Across ASEAN, the pattern is similar. The region imports a significant share of its energy needs, meaning any geopolitical disruption quickly feeds into domestic inflation. Economists note that Asia purchases around 80% of the oil transported through the Hormuz corridor, making it particularly exposed to supply shocks. As oil prices climb, manufacturers and logistics operators are forced to pass on higher costs, leading to rising prices for everyday goods.

Vietnam, while not as heavily documented in the latest data releases, is facing parallel pressures. Higher fuel import costs are feeding into production and transportation expenses, weakening manufacturing output and slowing demand. Regional factory activity has already begun to soften, with ASEAN’s manufacturing index slipping as firms grapple with rising input costs and supply chain disruptions linked to the conflict.

What worries analysts most is that the current spike may only represent the first phase of inflation. So far, the impact has been concentrated in energy and transport, but economists warn of a “second wave” driven by food prices. Fertiliser costs—closely tied to energy markets—are rising, while higher transport expenses are increasing the cost of moving agricultural goods.
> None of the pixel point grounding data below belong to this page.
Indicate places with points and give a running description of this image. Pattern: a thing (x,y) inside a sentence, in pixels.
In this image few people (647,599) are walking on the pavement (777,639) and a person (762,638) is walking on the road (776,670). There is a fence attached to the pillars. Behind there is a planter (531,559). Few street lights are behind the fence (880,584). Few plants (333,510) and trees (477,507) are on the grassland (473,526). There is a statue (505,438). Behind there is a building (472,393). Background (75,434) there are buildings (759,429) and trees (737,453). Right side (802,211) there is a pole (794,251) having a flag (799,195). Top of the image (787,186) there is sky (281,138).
In countries where food makes up a large share of household spending, this could significantly amplify inflationary pressure in the coming months.
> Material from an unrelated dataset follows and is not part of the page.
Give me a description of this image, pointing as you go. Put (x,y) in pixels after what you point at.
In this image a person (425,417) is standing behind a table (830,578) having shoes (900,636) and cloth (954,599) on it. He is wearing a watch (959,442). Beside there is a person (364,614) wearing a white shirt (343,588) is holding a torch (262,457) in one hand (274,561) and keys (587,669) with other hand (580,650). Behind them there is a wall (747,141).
Central banks are already reacting. In the Philippines, policymakers have moved to tighten monetary policy, signalling concern that inflation could breach target ranges for an extended period. Similar caution is emerging across the region, as governments weigh the trade-off between controlling inflation and sustaining economic growth.

The broader implication is that ASEAN economies are entering a period of heightened vulnerability. The Iran conflict has not only triggered an energy shock but also exposed structural weaknesses in energy dependence and supply chain resilience. If fuel prices remain elevated, inflation could become more entrenched, eroding purchasing power and slowing recovery across the region.

For now, March’s data serves as an early warning. The initial surge in fuel costs has already hit transport and industry. The next phase—spreading into food and core consumer prices—may prove even more challenging for policymakers and households alike.